Creating an energy glut in both the coal and natural gas markets at the same time begins with enormous investor optimism that their energy investments will deliver high returns.

It is now time to stop and ask directions, rather than repeat the mistakes made in Ireland by "the sort of men who ignore their wives’ suggestions that maybe they should stop and ask for directions."

Two energy investment losses stand out like lighthouse beacons warning of rocks ahead:

BHP writes down US shale assets by $US2.8b

Sydney Morning Herald, by Peter Ker, 3 August 2012.
...
The shale impairment will be recorded against the Fayetteville assets that were bought off Chesapeake Energy for almost $US4 billion in February 2011.
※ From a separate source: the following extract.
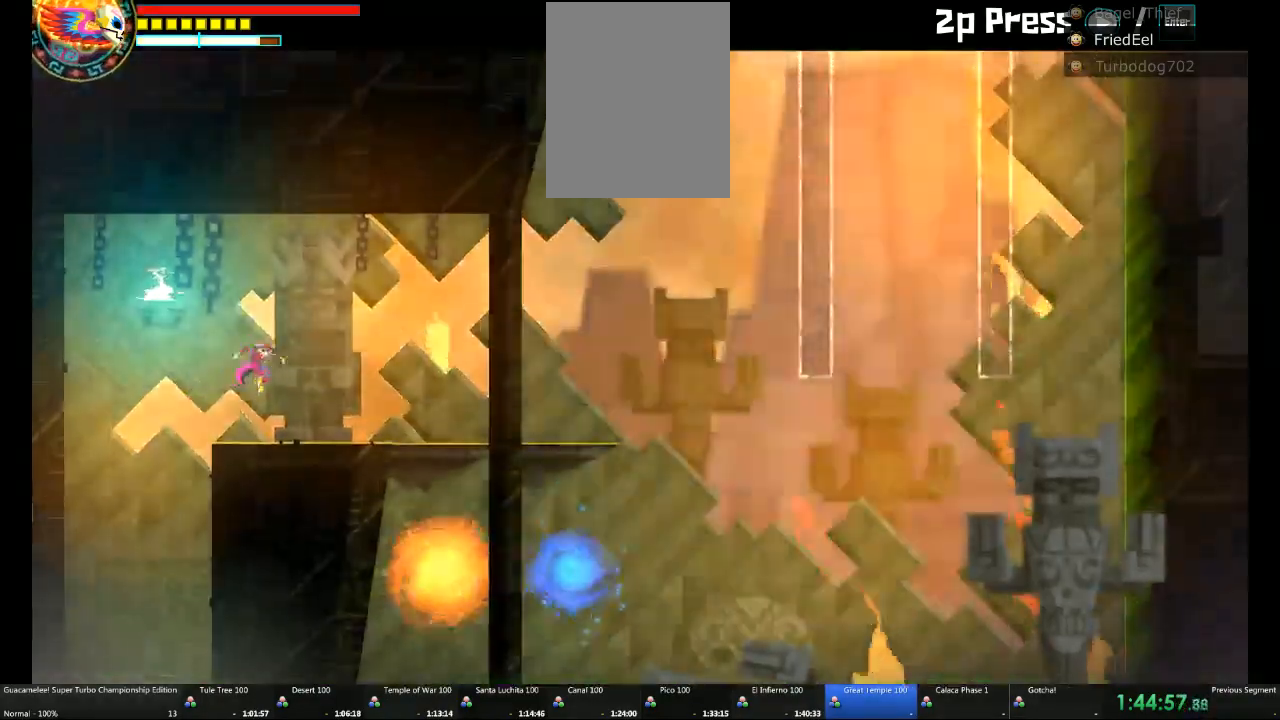
{"dt_ms": 500, "buttons": [], "left_stick": "center", "right_stick": "center", "events": [[283, "left_stick", "center"]]}
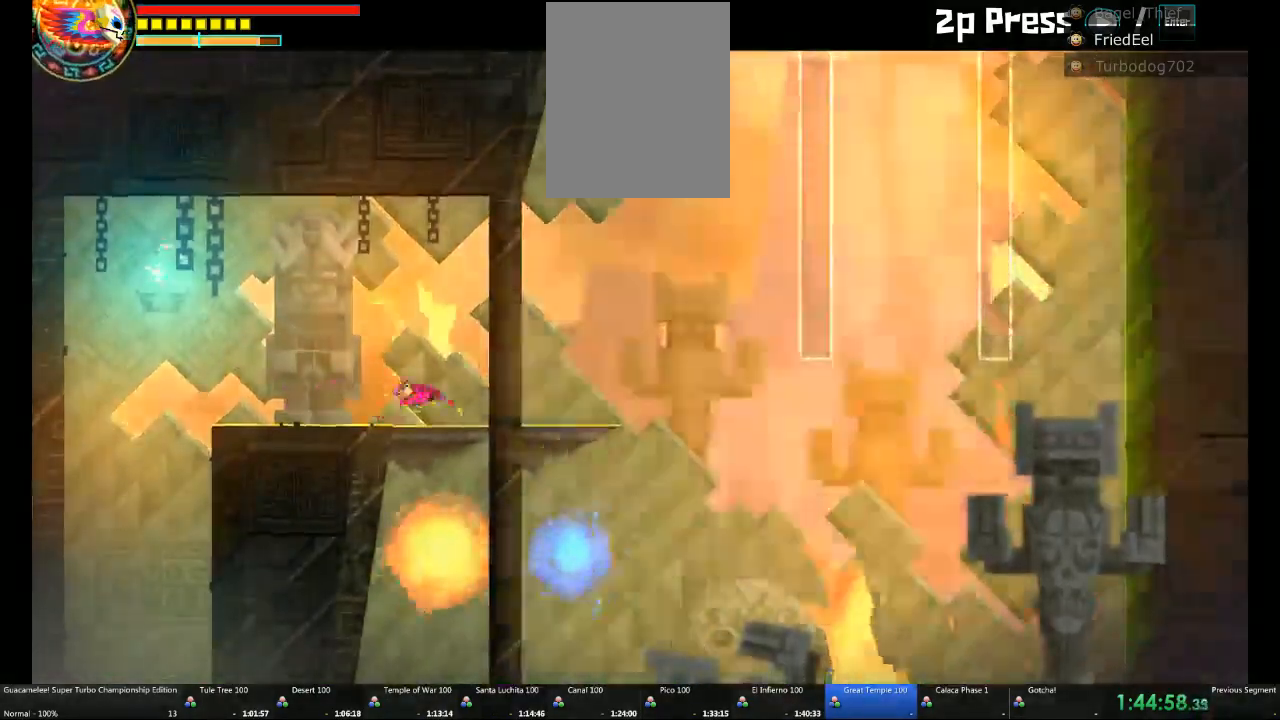
{"dt_ms": 500, "buttons": ["L1"], "left_stick": "down", "right_stick": "center", "events": [[83, "left_stick", "down"], [400, "L1", "down"]]}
The other half of BHP's surge into US gas: the $US15 billion acquisition of Petrohawk Energy was made in August 2011, and has so far not suffered an impairment.

BHP is trying to avoid an impairment on the latter assets by switching its focus from gas to liquids in those fields, and the market may know by February if an adjustment in value is needed.
...
Price slump

The gas impairments were caused by a slump in US gas prices which took the benchmark price from about $US4 per British thermal unit to about $US1.90 earlier this year.

Rio Tinto CEO Tom Albanese out over $14bn write-down

The UK Telegraph, by Emma Rowley, 17 January 2013.
...
A disastrous $4 billion African coal takeover spelled the end for Rio Tinto’s chief executive Tom Albanese, forced out by a massive write-down after the deal turned sour.

Acknowledging that “accountability” rested with him, Mr Albanese left the post immediately, after more than 30 years with one of the world’s biggest miners. Iron ore head Sam Walsh replaces him.

The mining giant surprised the markets by announcing $14 billion of write-downs on acquisitions across the world. But it was the $3 billion write-down on Rio Tinto’s coal assets in Mozambique, wiping out most of the $3.7 billion it paid less than two years ago, which finally cost Mr Albanese his job.
As  the rush to get a piece of the global liquefied natural (LNG) market gathers momentum around the world, the prospects of a looming crash in the global price becomes ever more clear. Both the USA and Australia are rushing to bring additional LNG export terminals into production. At the same time, major consumers are pushing ahead with coal-to-natural gas plants that will help them dramatically cut reliance on high-price imported LNG.

Coinciding with the rush to create a natural gas glut, coal exports from the USA and Australia are rising sharply. And this, in the face of falling global prices, is being driven by the low-cost natural gas supply in the USA that has slashed domestic coal demand.

An obvious direction the energy market could have taken was to use existing coal resources to create substitute natural gas (SNG) as China is doing.

  • The USA would not now be facing coal mine closures while coming to terms with the environmental impact of "fracking".
  • Australia also would not be weighing up the impact of coal seam gas production on the long-term viability of the country's most productive agricultural land.

The banking system, superannuation funds and shareholders are lining up to pour $$$ billions into BOTH coal mining AND natural gas production, together with associated export infrastructure. Building more housing in Spain has finally lost its appeal, but too late to avoid massive financial losses.

It may not be too late to learn a valuable lesson from the experiences of  Spain, Iceland, Greece and Ireland in Global Financial Crisis I.

Investment in coal to substitute natural gas plants may be a more prudent investment. This approach can lower the environmental hazards from coal (for example, removing mercury from gasified coal) and avoid the environmental impacts of coal seam gas extraction and "fracking" in shale gas production.